The neurons, or parameters, of our network are floating values. A neuron could be 0.7964, -102.329, or 3912.20238. We group those neurons in matrices, often denoted \(W\). These matrices are often accompanied by a bias \(b\).
Single Output Network
Let’s have an example of very simple network:
[Image of a Linear regression]
Let’s decompose this network in three parts:
Input:
- The input is an image of a digit: \(X \in \mathcal{R}^{W \times H \times 1}\). The first two dimensions \(W\) & \(H\) are respectively the width and height of the image. The last dimension correspond to the number of channels. Because here the image is in grayscale, there is only one channel, but with color images we have three channels: Red, Blue, and Green (RGB).
- The network we are learning right now only accepts vectors, not tensors. Thus we are flattening the input into a vector with a single dimension of length \(W \times H\).
⁂
[Assigned task A]
Write out the stored rows exactly, from the first row through the line containing "author: Author".

[Stored data]
⁂
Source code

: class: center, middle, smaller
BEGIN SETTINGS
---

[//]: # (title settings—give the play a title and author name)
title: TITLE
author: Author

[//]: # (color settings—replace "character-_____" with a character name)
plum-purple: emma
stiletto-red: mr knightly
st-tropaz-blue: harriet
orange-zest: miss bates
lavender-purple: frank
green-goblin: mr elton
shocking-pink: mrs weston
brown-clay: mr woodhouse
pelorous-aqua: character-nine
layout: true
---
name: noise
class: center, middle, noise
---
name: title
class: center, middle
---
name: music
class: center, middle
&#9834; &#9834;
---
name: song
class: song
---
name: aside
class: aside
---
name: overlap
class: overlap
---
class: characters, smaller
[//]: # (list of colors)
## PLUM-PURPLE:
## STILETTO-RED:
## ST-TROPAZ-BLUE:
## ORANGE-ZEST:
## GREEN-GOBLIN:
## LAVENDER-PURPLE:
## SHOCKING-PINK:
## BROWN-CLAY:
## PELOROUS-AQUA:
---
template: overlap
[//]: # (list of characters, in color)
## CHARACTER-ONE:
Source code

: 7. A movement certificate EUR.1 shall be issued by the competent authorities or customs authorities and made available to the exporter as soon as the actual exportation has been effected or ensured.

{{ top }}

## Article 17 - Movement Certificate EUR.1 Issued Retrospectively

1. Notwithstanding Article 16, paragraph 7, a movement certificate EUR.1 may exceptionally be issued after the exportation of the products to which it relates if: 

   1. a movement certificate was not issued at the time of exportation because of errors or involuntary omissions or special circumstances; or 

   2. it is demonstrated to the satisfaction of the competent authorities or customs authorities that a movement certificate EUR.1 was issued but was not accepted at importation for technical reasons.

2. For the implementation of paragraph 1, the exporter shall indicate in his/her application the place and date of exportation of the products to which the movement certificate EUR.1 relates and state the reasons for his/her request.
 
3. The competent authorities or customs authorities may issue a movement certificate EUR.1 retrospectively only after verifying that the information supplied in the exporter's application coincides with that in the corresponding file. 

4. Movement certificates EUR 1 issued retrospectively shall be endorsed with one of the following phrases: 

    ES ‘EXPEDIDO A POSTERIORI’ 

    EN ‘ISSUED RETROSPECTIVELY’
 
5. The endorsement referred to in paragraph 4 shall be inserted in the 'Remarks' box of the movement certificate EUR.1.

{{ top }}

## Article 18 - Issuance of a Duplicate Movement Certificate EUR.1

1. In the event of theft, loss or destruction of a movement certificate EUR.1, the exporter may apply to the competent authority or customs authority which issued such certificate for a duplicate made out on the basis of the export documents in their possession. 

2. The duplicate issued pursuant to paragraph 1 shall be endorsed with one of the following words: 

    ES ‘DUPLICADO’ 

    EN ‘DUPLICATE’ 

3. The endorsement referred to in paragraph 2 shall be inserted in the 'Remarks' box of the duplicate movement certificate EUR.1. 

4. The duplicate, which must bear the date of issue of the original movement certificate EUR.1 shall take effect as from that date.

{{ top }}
⁂
[Assigned task B]
Give again the entire passage on the neurons and the single-output network, exactly as it appears.

[Written reply A]
Source code

: class: center, middle, smaller
BEGIN SETTINGS
---

[//]: # (title settings—give the play a title and author name)
title: TITLE
author: Author

[Written reply B]
The neurons, or parameters, of our network are floating values. A neuron could be 0.7964, -102.329, or 3912.20238. We group those neurons in matrices, often denoted \(W\). These matrices are often accompanied by a bias \(b\).
Single Output Network
Let’s have an example of very simple network:
[Image of a Linear regression]
Let’s decompose this network in three parts:
Input:
- The input is an image of a digit: \(X \in \mathcal{R}^{W \times H \times 1}\). The first two dimensions \(W\) & \(H\) are respectively the width and height of the image. The last dimension correspond to the number of channels. Because here the image is in grayscale, there is only one channel, but with color images we have three channels: Red, Blue, and Green (RGB).
- The network we are learning right now only accepts vectors, not tensors. Thus we are flattening the input into a vector with a single dimension of length \(W \times H\).